- Poster
- Directed by: Juris Poskus
- Starring: Iveta Pole Artuss Kaimiņš Andris Keišs Aigars Apinis, Guna Zariņa
- Cinematography: Aadel Nodeh-Farahani
- Distributed by: Mountain River Films
- Release date: December 16, 2011;
- Running time: 97 minutes
- Country: Latvia
- Language: Latvian

= Kolka Cool =

2011 film directed by Juris Poskus

Kolka Cool is a 2011 Latvian comedy-drama film directed by Juris Poskus, starring Iveta Pole, Artuss Kaimiņš, Andris Keišs, Aigars Apinis, Guna Zariņa, Māra Ķimele.
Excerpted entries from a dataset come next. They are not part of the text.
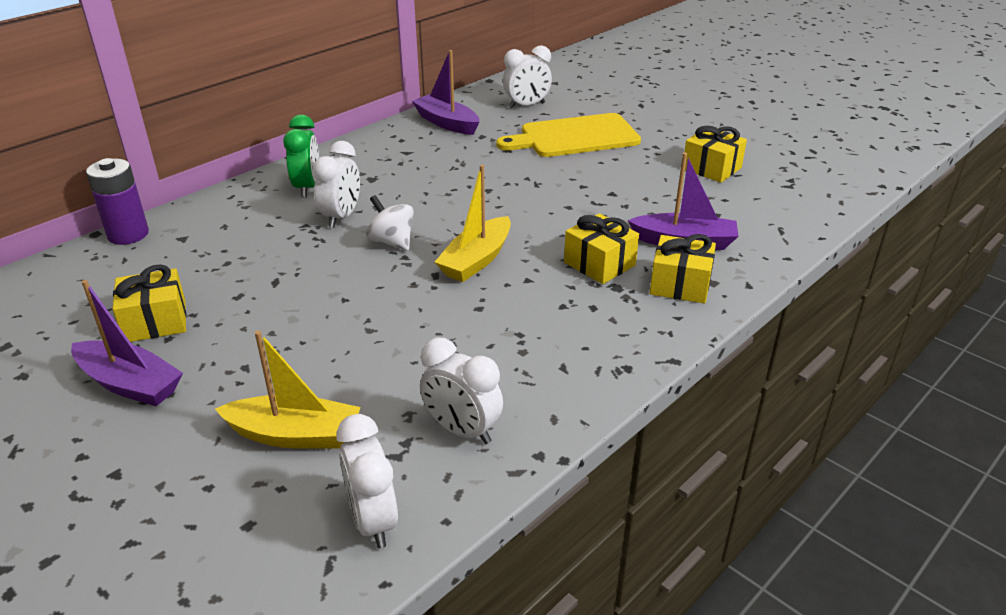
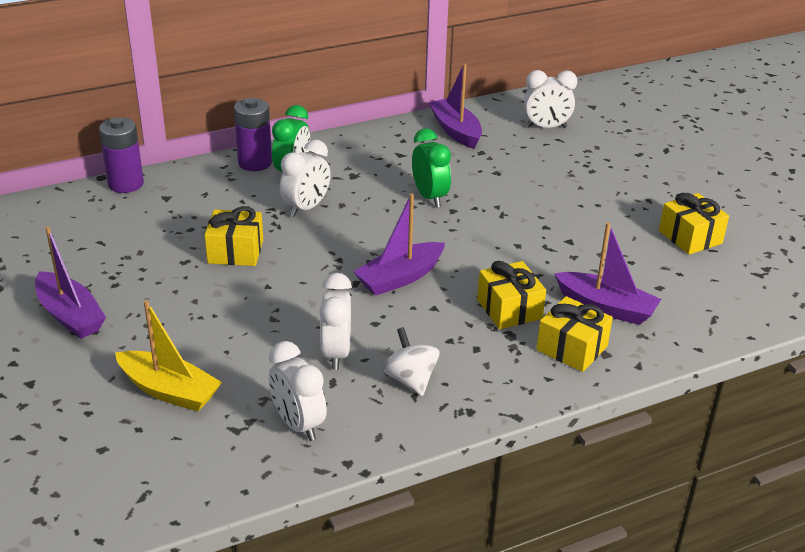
camera: 20 degrees right, 0 degrees up
yellow gift [113,264,187,342] -> yellow gift moved to [204,206,263,266]
white clock [336,414,398,548] -> white clock moved to [319,273,352,370]
white spinning top [366,195,414,251] -> white spinning top moved to [382,327,439,396]
yellow boat [435,165,511,282] -> purple boat [353,194,445,296]
yellow cutting board [496,113,641,157] -> none
none -> purple battery [234,98,272,171]
none -> green clock [412,129,451,207]

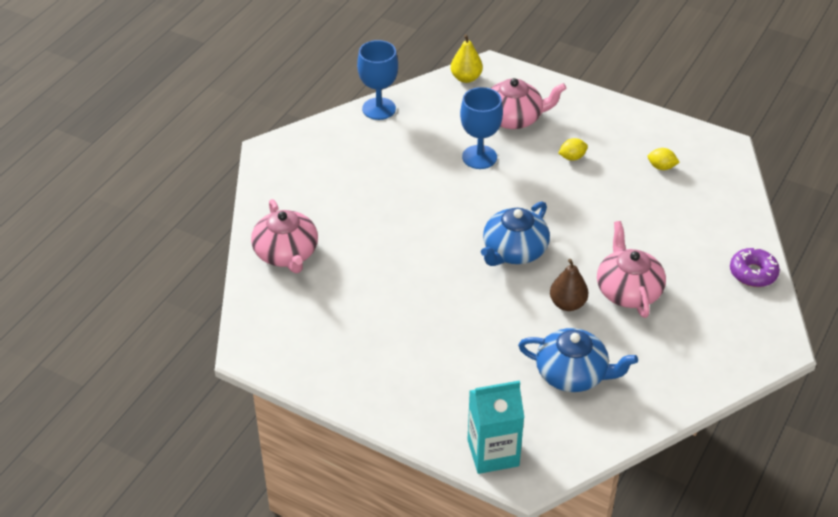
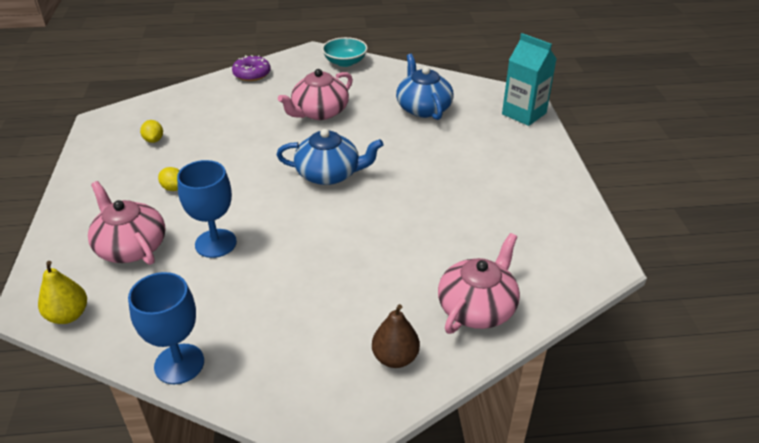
camera: 125 degrees left, 5 degrees down
brown pear [550,259,588,311] -> brown pear moved to [372,304,420,368]
none -> turquoise bowl [322,37,368,67]

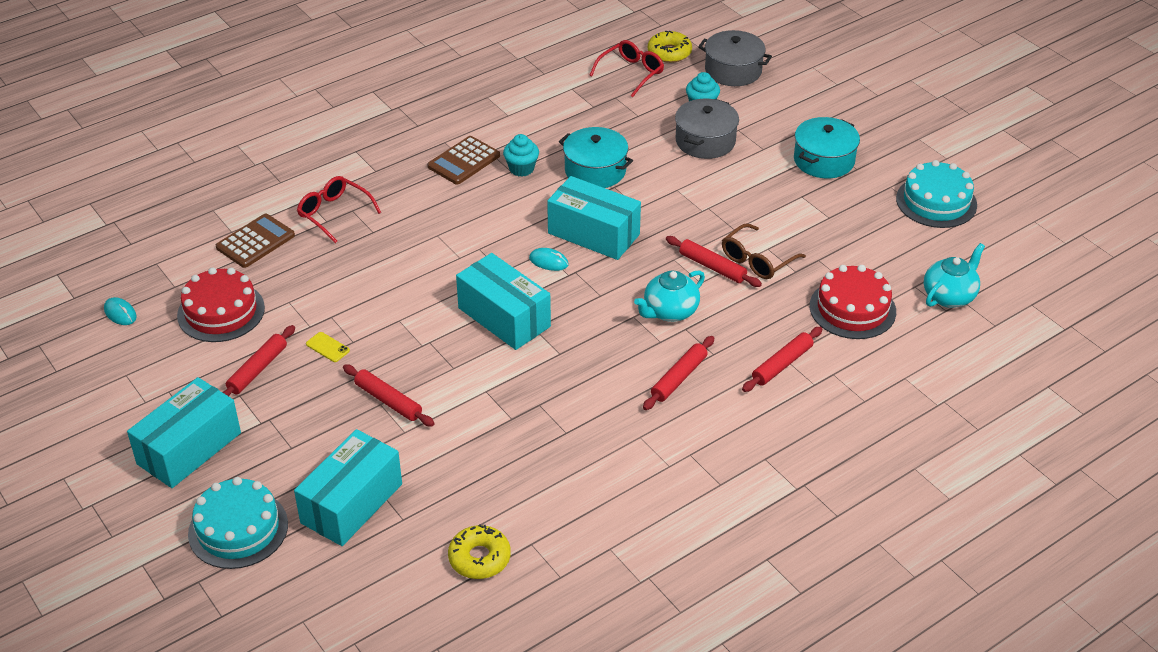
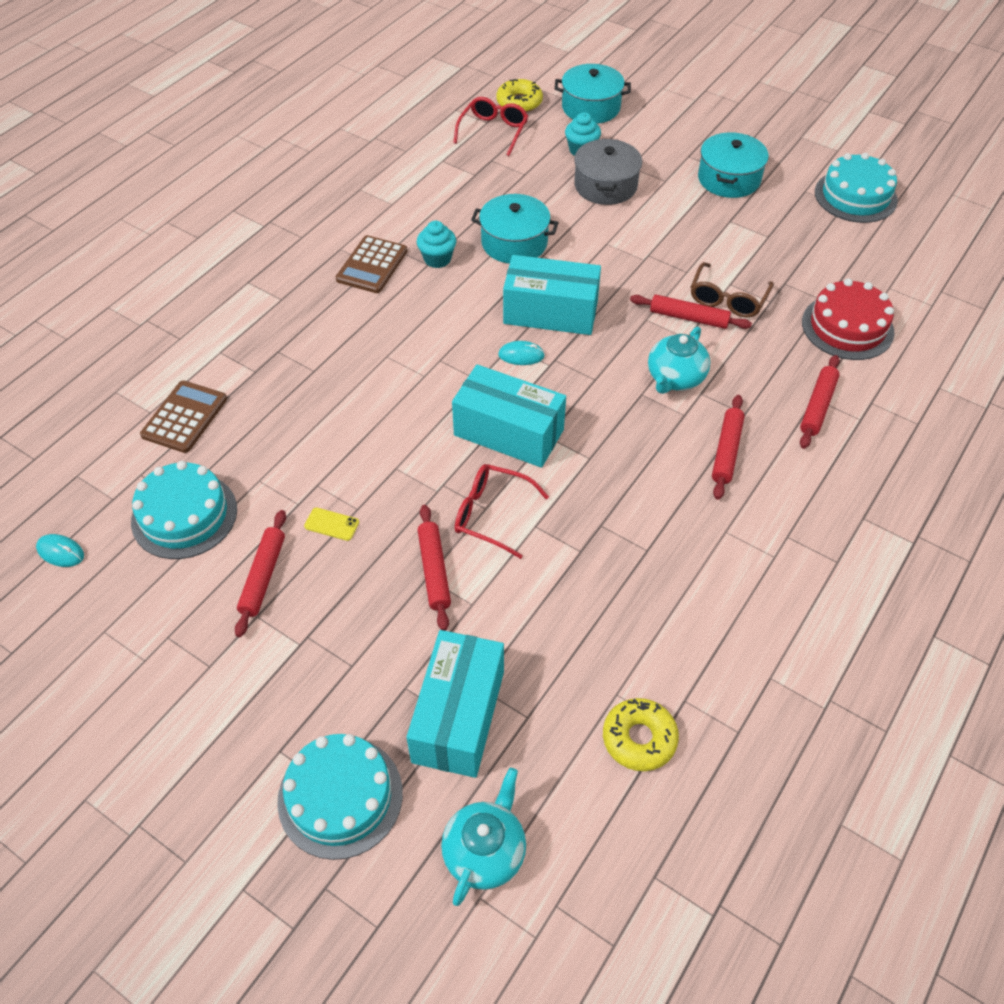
camera: 20 degrees left, 10 degrees up
turquoise box [127,377,241,488] -> none
red cake [177,267,265,342] -> turquoise cake [131,461,237,559]
red glasses [297,176,381,243] -> red glasses moved to [455,464,549,559]
red rolling pin [343,364,435,427] -> red rolling pin turned 60 degrees clockwise [418,505,451,631]
grey pot [698,30,772,86] -> turquoise pot [555,64,631,124]
turquoise teapot [924,243,985,308] -> turquoise teapot moved to [441,768,526,906]

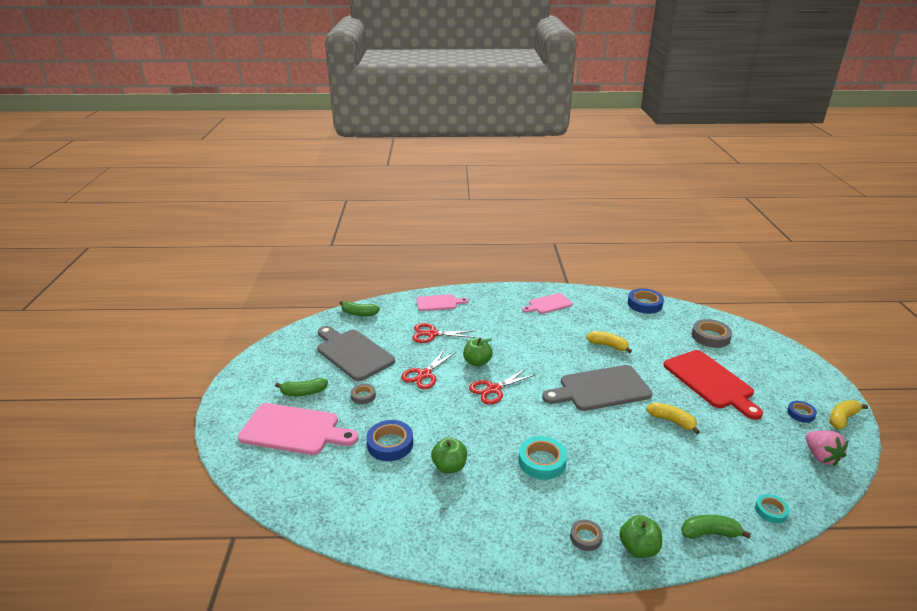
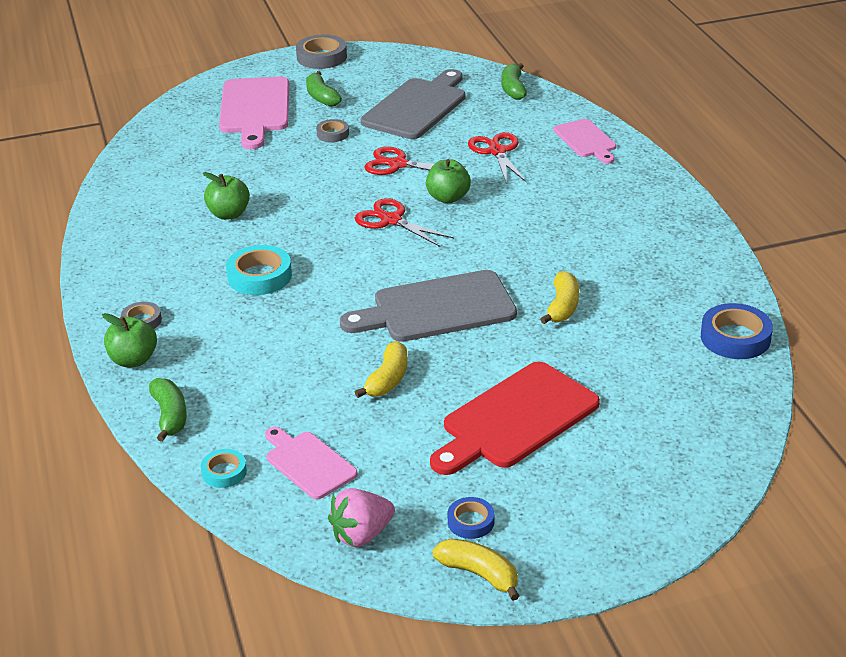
camera: 75 degrees right, 5 degrees up
blue tape [366,420,413,461] -> none
pink cutting board [522,293,573,314] -> pink cutting board moved to [265,427,358,499]
grey cutting board [542,365,652,411] -> grey cutting board turned 75 degrees counterclockwise [340,270,517,342]
grey tape [692,319,732,348] -> grey tape moved to [296,34,347,69]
The film was awarded the Latvian National Film Prize Lielais Kristaps for Best Actress (Iveta Pole), Best Supporting Actor (Aigars Apinis), and Best Editing, as well as being nominated in seven more categories.

== Plot ==
The film depicts the mentality of the inhabitants of a small village on the Baltic coast. Three guys are trying to fulfill their lives by drinking beer, killing time and picking fights with neighboring villagers. The main character, Andzha, is trying to convince his girlfriend to marry him. The sudden arrival of his elder brother Guido starts a series of events where elevated self-esteem, pride and cravings for love that is stronger than death emerge as the dominant themes.